**Bloc de texte**
*-*-*

CEDH | AFFAIRE PIERAZZINI c. ITALIE


En l'affaire Pierazzini c. Italie*, La Cour européenne des Droits de l'Homme, constituée, conformément à l'article 43 (art. 43) de la Convention de sauvegarde des Droits de l'Homme et des Libertés fondamentales ("la Convention")** et aux clauses pertinentes de son règlement, en une chambre composée des juges dont le nom suit: MM. R. Ryssdal, président, F. Matscher, B. Walsh, C. Russo, A. Spielmann, N. Valticos, A.N. Loizou, J.M. Morenilla, F. Bigi,
ainsi que de MM. M.-A.

Eissen, greffier, et H. Petzold, greffier adjoint, ...

En l'affaire Pierazzini c. Italie*, La Cour européenne des Droits de l'Homme, constituée, conformément à l'article 43 (art. 43) de la Convention de sauvegarde des Droits de l'Homme et des Libertés fondamentales ("la Convention")** et aux clauses pertinentes de son règlement, en une chambre composée des juges dont le nom suit: MM. R. Ryssdal, président, F. Matscher, B. Walsh, C. Russo, A. Spielmann, N. Valticos, A.N. Loizou, J.M. Morenilla, F. Bigi,
ainsi que de MM. M.-A. Eissen, greffier, et H. Petzold, greffier adjoint, Après en avoir délibéré en chambre du conseil les 29 octobre 1991 et 24 janvier 1992, Rend l'arrêt que voici, adopté à cette dernière date:
_______________ Notes du greffier * L'affaire porte le n° 43/1991/295/366. Les deux premiers chiffres en indiquent le rang dans l'année d'introduction, les deux derniers la place sur la liste des saisines de la Cour depuis l'origine et sur celle des requêtes initiales (à la Commission) correspondantes. ** Tel que l'a modifié l'article 11 du Protocole n° 8 (P8-11), entré en vigueur le 1er janvier 1990. _______________
PROCEDURE
1. L'affaire a été déférée à la Cour par la Commission européenne des Droits de l'Homme ("la Commission") le 8 mars 1991, dans le délai de trois mois qu'ouvrent les articles 32 par. 1 et 47 (art. 32-1, art. 47) de la Convention. A son origine se trouve une requête (n° 13265/87) dirigée contre la République italienne et dont une ressortissante de cet Etat, Mme Paola Pierazzini, avait saisi la Commission le 3 septembre 1987 en vertu de l'article 25 (art. 25). La demande de la Commission renvoie aux articles 44 et 48 (art. 44, art. 48) ainsi qu'à la déclaration italienne reconnaissant la juridiction obligatoire de la Cour (article 46) (art. 46). Elle a pour objet d'obtenir une décision sur le point de savoir si les faits de la cause révèlent un manquement de l'Etat défendeur aux exigences de l'article 6 par. 1 (art. 6-1).

*-*-*

**Lignes**

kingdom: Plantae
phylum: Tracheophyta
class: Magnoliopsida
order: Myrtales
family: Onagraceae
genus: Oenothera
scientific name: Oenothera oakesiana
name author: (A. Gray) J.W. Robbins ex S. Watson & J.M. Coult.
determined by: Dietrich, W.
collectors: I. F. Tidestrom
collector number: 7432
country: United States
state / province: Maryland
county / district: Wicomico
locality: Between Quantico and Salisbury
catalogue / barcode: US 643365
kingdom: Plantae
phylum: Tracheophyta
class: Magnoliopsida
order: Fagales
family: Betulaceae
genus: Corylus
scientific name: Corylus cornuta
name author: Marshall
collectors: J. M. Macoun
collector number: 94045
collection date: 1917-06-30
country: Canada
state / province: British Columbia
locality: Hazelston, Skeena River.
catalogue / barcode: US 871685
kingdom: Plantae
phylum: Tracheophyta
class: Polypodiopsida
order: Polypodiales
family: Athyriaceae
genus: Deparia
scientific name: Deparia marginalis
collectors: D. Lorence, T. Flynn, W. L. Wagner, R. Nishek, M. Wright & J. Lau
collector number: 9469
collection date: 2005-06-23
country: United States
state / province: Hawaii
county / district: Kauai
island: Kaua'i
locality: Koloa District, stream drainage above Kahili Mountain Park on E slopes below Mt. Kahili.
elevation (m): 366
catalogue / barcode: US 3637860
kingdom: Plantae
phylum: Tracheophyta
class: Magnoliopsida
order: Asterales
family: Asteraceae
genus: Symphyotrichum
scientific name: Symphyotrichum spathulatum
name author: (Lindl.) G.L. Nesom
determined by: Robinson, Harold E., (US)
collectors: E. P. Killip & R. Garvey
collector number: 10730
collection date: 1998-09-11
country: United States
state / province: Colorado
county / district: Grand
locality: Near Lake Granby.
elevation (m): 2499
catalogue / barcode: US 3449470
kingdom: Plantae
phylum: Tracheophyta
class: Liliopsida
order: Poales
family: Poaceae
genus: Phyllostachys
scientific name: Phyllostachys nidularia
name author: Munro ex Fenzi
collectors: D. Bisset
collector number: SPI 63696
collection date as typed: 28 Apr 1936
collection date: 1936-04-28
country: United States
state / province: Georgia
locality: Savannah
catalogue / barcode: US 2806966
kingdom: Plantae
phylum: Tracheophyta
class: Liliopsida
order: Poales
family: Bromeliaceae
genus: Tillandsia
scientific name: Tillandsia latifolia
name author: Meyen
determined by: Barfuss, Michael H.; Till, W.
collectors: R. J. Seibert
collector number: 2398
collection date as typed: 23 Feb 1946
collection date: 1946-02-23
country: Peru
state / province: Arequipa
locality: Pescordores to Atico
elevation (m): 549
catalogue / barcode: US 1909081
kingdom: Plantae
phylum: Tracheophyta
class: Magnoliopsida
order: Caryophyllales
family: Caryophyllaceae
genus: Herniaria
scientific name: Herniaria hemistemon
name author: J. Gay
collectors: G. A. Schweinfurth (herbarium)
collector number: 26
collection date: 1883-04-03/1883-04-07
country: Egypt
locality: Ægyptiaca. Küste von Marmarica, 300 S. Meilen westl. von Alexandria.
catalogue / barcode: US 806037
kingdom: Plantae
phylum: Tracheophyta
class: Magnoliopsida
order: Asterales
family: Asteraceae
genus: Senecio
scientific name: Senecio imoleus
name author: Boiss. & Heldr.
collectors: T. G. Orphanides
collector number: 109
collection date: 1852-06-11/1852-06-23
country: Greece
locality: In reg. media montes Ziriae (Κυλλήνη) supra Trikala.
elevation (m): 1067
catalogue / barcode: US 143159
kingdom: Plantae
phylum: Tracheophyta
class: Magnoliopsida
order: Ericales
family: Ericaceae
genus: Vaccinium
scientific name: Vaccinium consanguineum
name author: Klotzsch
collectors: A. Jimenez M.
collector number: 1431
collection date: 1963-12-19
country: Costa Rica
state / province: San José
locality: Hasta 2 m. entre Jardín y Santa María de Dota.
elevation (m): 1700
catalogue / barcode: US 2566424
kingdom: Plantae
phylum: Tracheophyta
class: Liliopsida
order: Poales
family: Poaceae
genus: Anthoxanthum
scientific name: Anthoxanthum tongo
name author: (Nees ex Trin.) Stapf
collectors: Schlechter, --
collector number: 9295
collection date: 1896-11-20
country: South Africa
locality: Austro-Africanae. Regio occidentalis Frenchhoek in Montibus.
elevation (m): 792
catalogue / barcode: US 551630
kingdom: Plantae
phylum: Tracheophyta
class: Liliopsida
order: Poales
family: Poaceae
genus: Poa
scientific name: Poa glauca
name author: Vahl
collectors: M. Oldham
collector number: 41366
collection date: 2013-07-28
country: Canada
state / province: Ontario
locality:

*-*-*

**Consigne**
Imprimez sans modification le passage de l'arrêt Pierazzini c. Italie qui commence aux mots « CEDH | AFFAIRE » et s'arrête après les mots « greffier adjoint, ... ».

**Corrigé**
CEDH | AFFAIRE PIERAZZINI c. ITALIE


En l'affaire Pierazzini c. Italie*, La Cour européenne des Droits de l'Homme, constituée, conformément à l'article 43 (art. 43) de la Convention de sauvegarde des Droits de l'Homme et des Libertés fondamentales ("la Convention")** et aux clauses pertinentes de son règlement, en une chambre composée des juges dont le nom suit: MM. R. Ryssdal, président, F. Matscher, B. Walsh, C. Russo, A. Spielmann, N. Valticos, A.N. Loizou, J.M. Morenilla, F. Bigi,
ainsi que de MM. M.-A.

Eissen, greffier, et H. Petzold, greffier adjoint, ...